At the close of the Seminar, Dr. Paul L. Kirk informally discussed the philosophy of criminalistics. His comments were connected with the recent study of the School of Criminology at U.C. but included considerable discussion on philosophy and were of great interest to all those present. No attempt has been made to summarize Dr. Kirk's talk or the discussions that followed it but he did conclude that criminalistics must be established as a distinct and independent discipline or at least U.C. may very well drop it as a separate field of education. In criminalistics, little time has been spent studying what we are trying to do. Instead, most Criminalists concern themselves with how we do it.

We study "how," not "why," and until the "why" is answered, we will not have established a true scientific discipline.


Over a year ago, Roger S. Greene agreed to run some tests in an attempt to determine why some specimens of benzidine dihydrochloride failed to give satisfactory reactions in blood testing. A preliminary report was given at a previous Seminar. Since the Anaheim Meeting, additional studies have been made and due to the common use of the benzidine test, it appears of value to present the following data in this Newsletter so that others may check the results before the Richmond Seminar.
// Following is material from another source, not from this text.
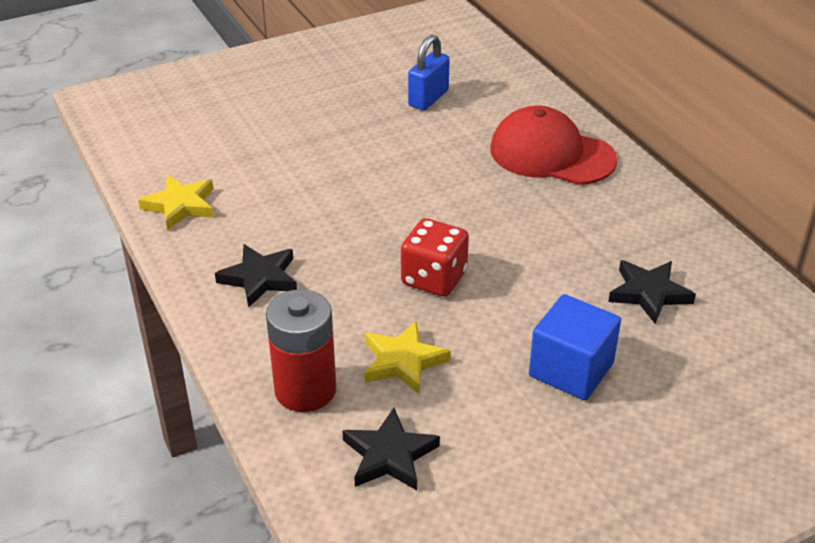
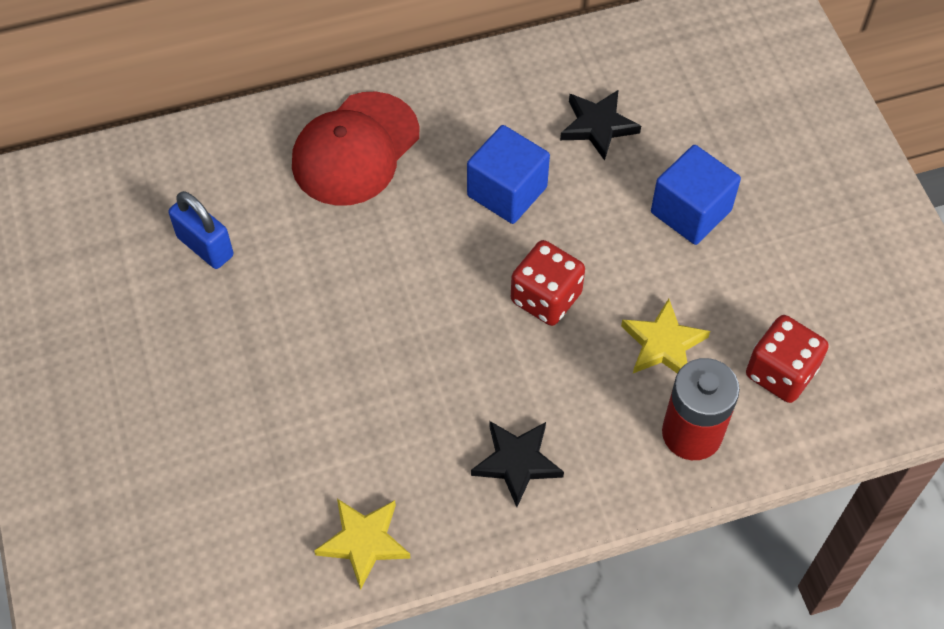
camera: 80 degrees left, 20 degrees up
black star [342,408,440,490] -> red dice [746,315,829,403]
none -> blue cube [467,125,550,224]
In former studies, the concentrations of all component reagents ware varied independently including the use of both benzidine base and benzidine dihydrochloride. Recently the study was extended to include the effects of varying the pH of the reagent. It was found at any pH between 2 and 1, the color reaction became progressively worse and at pH 1, the reagent was useless. At a pH greater than 5, the solubility of the benzidine is too low to give a satisfactory reagent.

On completion of the recent tests, it was found that a very satisfactory reagent could be made using 0.05 g benzidine base or benzidine dihydrochloride, 5 ml acetic acid to which has been added 10% sodium acetate trihydrate, and 5 ml 3% hydrogen peroxide. None of these quantities are at all critical and need not be measured or weighed. The final reagent, thus made, has a pH of about 3.4. This blood reagent also seems more stable and the colors produced are bluer (no green) and fade more slowly.

The specificity of this reagent has not been checked nor its sensitivity other than that it was satisfactory on dried stains as dilute as 1:64000. A more complete report will be given at the Richmond Seminar.